The energy given to the proton by the Voltage must give it the energy that it needs to do work moving through the sphere's electric field plus the kinetic energy it has when it gets to the sphere.
The only unknown in that equation is the V so you can find it that way.
Yes 1/2mv^2 is the last term.

 

[chunkytuna21]

Ok, I only have three trials left so just to be clear:
V= 1/2(1.67*10^-27kg)(82000m/s^2)+(8.99*10^9)(59.93V)(1.6*10^-19C)/0.15m
Right?

 

[Delphi51]

I don't think so.
Energy from V = KE + Work
eV = .5*m*v^2 + kqe/R
V = .5*m*v^2/e + kq/R divided both sides by e
= 1/2(1.67*10^-27kg)(82000m/s^2)/(1.6x10^-19) + (8.99*10^9)(10^-9C)/0.15m

 

[chunkytuna21]

I got 59.93V, but that's incorrect. Maybe this will help. In my textbook the question is broken up into two parts.

35) A metal target sphere of 20cm diameter suspended out in space is given a charge of +1.00nC. How much work is done on a proton in taking it from very far away (essentially infinity) to the surface of the of the sphere? Answer: 1.4*10^-17J

37) With problem 35 in mind, through what voltage must the proton be accelerated from the rest (by some sort of space weapon) if it is to arrive at the sphere at a speed of 8.5*10^4m/s? Neglect any gravitational effect. Answer: 1.3*10^2V

My online hmwk combines the questions into one. I just don't see how they are related in this particular case.

 

[Delphi51]

Yikes, I got 59.93V the first time, too! It was because the "m/s^2" confused me. I thought only the seconds were squared, but the 82000 should be squared, too! Best not to write units in intermediate calcs.

I checked our formula with the speed 85000 and diameter 20 cm and got 128, which is pretty close to the 1.3*10^2V answer. That certainly confirms that the formula is correct.

 

[physicsnoob93]

Ok, it goes something like this, the proton had an initial energy of E.

After it loses the W you calculated above, 9.5888E-18J it has kinetic energy remaining, 1/2*mv^2

So, E-W=KE

This means that initially, your proton had energy E=KE+W. You know KE because you know the final velocity and you know W which you calculated above.

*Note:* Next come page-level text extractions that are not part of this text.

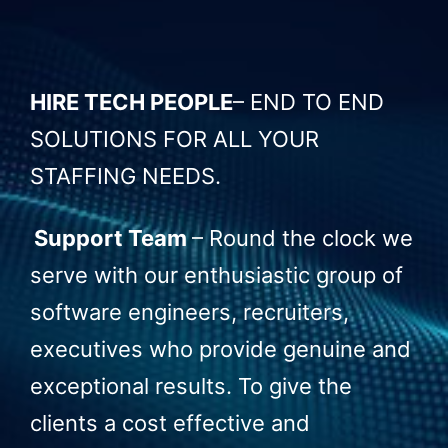
HIRE TECH PEOPLE
–
END TO END
SOLUTIONS FOR ALL YOUR
STAFFING NEEDS.
Support Team
–
Round the clock we
serve with our enthusiastic group of
software engineers, recruiters,
executives who provide genuine and
exceptional results. To give the
clients a cost effective and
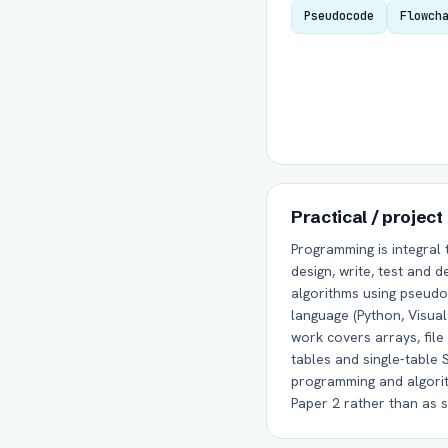
Pseudocode
Flowch
Practical / project
Programming is integral 
design, write, test and
algorithms using pseudo
language (Python, Visual 
work covers arrays, file 
tables and single-table
programming and algorit
Paper 2 rather than as 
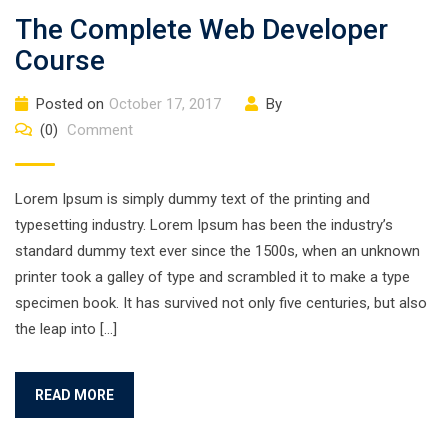
The Complete Web Developer
Course
Posted on
October 17, 2017
By
(0)
Comment
Lorem Ipsum is simply dummy text of the printing and
typesetting industry. Lorem Ipsum has been the industry’s
standard dummy text ever since the 1500s, when an unknown
printer took a galley of type and scrambled it to make a type
specimen book. It has survived not only five centuries, but also
the leap into […]
READ MORE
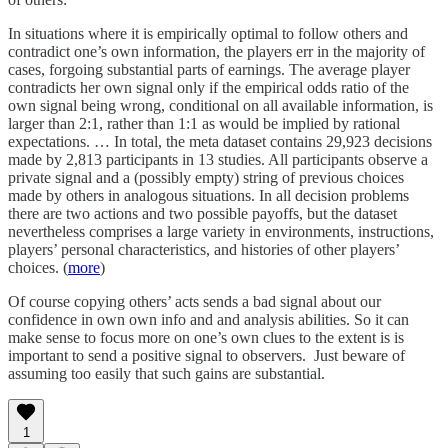
In situations where it is empirically optimal to follow others and
contradict one’s own information, the players err in the majority of
cases, forgoing substantial parts of earnings. The average player
contradicts her own signal only if the empirical odds ratio of the
own signal being wrong, conditional on all available information, is
larger than 2:1, rather than 1:1 as would be implied by rational
expectations. … In total, the meta dataset contains 29,923 decisions
made by 2,813 participants in 13 studies. All participants observe a
private signal and a (possibly empty) string of previous choices
made by others in analogous situations. In all decision problems
there are two actions and two possible payoffs, but the dataset
nevertheless comprises a large variety in environments, instructions,
players’ personal characteristics, and histories of other players’
choices. (
more
)
Of course copying others’ acts sends a bad signal about our
confidence in own own info and and analysis abilities. So it can
make sense to focus more on one’s own clues to the extent is is
important to send a positive signal to observers. Just beware of
assuming too easily that such gains are substantial.
1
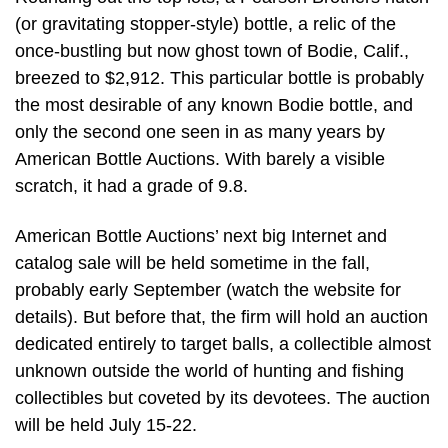
(or gravitating stopper-style) bottle, a relic of the
once-bustling but now ghost town of Bodie, Calif.,
breezed to $2,912. This particular bottle is probably
the most desirable of any known Bodie bottle, and
only the second one seen in as many years by
American Bottle Auctions. With barely a visible
scratch, it had a grade of 9.8.
American Bottle Auctions’ next big Internet and
catalog sale will be held sometime in the fall,
probably early September (watch the website for
details). But before that, the firm will hold an auction
dedicated entirely to target balls, a collectible almost
unknown outside the world of hunting and fishing
collectibles but coveted by its devotees. The auction
will be held July 15-22.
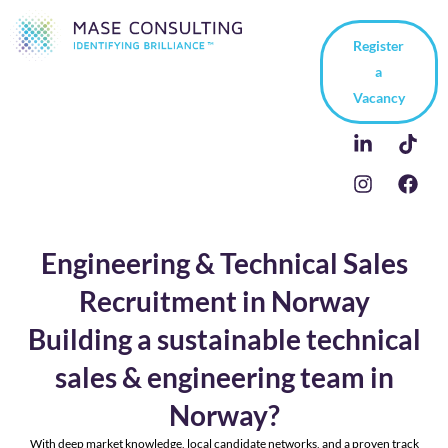
Register
a
Vacancy
Engineering & Technical Sales
Recruitment in Norway
Building a sustainable technical
sales & engineering team in
Norway?
With deep market knowledge, local candidate networks, and a proven track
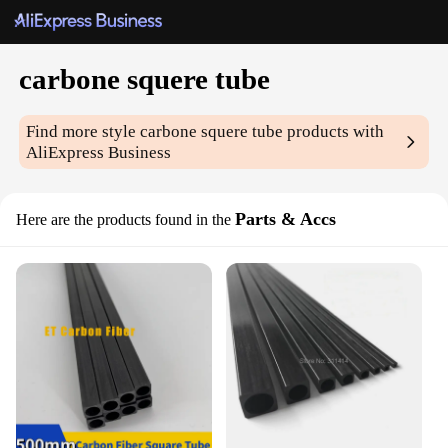
carbone squere tube
Find more style
carbone squere tube
products with
AliExpress Business
Parts & Accs
Here are the products found in the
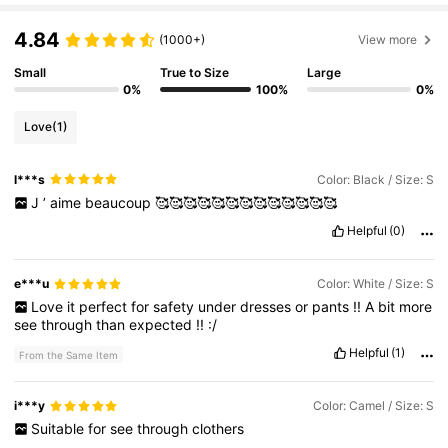
69K Followers
4.79
4.84
(1000+)
View more
Small
True to Size
Large
69K Followers
4.79
0%
100%
0%
Love
(1)
69K Followers
4.79
l***s
Color: Black / Size: S
J
’
aime
beaucoup
🥰🥰🥰🥰🥰🥰🥰🥰🥰🥰🥰🥰🥰
69K Followers
4.79
Helpful
(0)
69K Followers
4.79
e***u
Color: White / Size: S
Love
it
perfect
for
safety
under
dresses
or
pants
!!
A
bit
more
see
through
than
expected
!!
:/
69K Followers
4.79
Helpful
(1)
From the Same Item
i***y
Color: Camel / Size: S
Suitable
for
see
through
clothers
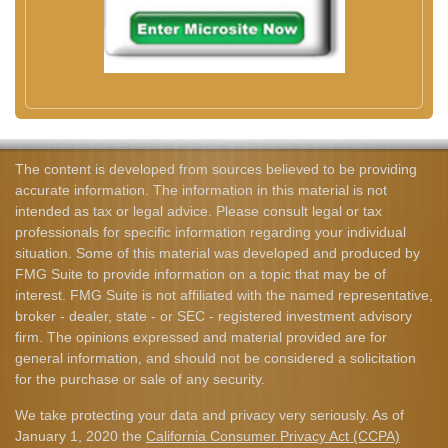
The content is developed from sources believed to be providing
accurate information. The information in this material is not
intended as tax or legal advice. Please consult legal or tax
professionals for specific information regarding your individual
situation. Some of this material was developed and produced by
FMG Suite to provide information on a topic that may be of
interest. FMG Suite is not affiliated with the named representative,
broker - dealer, state - or SEC - registered investment advisory
firm. The opinions expressed and material provided are for
general information, and should not be considered a solicitation
for the purchase or sale of any security.
We take protecting your data and privacy very seriously. As of
January 1, 2020 the
California Consumer Privacy Act (CCPA)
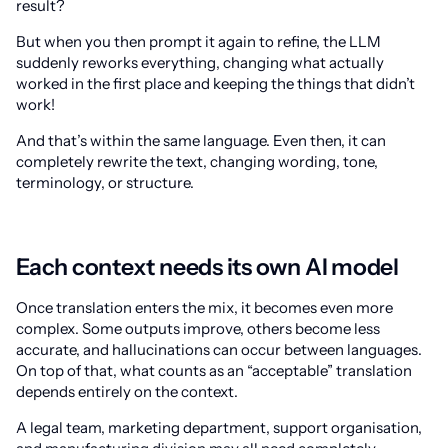
result?
But when you then prompt it again to refine, the LLM
suddenly reworks everything, changing what actually
worked in the first place and keeping the things that didn’t
work!
And that’s within the same language. Even then, it can
completely rewrite the text, changing wording, tone,
terminology, or structure.
Each context needs its own AI model
Once translation enters the mix, it becomes even more
complex. Some outputs improve, others become less
accurate, and hallucinations can occur between languages.
On top of that, what counts as an “acceptable” translation
depends entirely on the context.
A legal team, marketing department, support organisation,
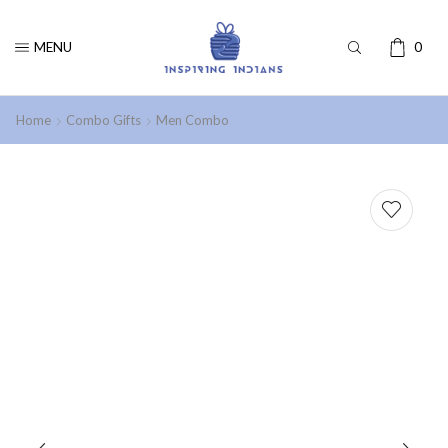
MENU
0
Home
Combo Gifts
Men Combo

Next, this E is actually q*DeltaV where delta V is the potential difference it has been accelerated through, which you are looking for.

After all this, I think you should get 95V.

 

[chunkytuna21]

Sorry, but I'm still not getting it. What do you mean by the 85000 and the seconds are supposed to be squared too? 85000^2/60^2?

(1/2)(1.67*10^-27)(85000^2)(1.6*10^-19) + (8.99*10^9)(10^-9)/0.10= 89.9

And thanks for helping out physicsnoob93, but 95V isn't right either.

 

[Delphi51]

What do you mean by the 85000 and the seconds are supposed to be squared to? 85000^2/60^2?

I just meant that instead of writing "82000m/s^2" it would have been better to leave out the units and just write "82000^2" to avoid confusion.

I got 95.0, too. Check the numbers in the first post again. Is it 8.2*10^4 m/s or possibly 8.5 like the book question? Diameter 30 cm? Do they ever have a wrong answer?

 

[chunkytuna21]

Those are the correct numbers. I cut and pasted the question directly from my online hmwk and I'm looking at it right now. I don't think they've ever had a wrong answer, but I'll try it with 8.5 like the book. I only have one trial left anyway so I'm just going to wing it; I can live with a 93%, but it would be nice to know how to do the problem because it might be on my test. So thanks for everything! I know you tried really hard to help and I appreciate it. Now that I am officially out of trials and can't get credit for this question, can someone please just show me how to do it for the test?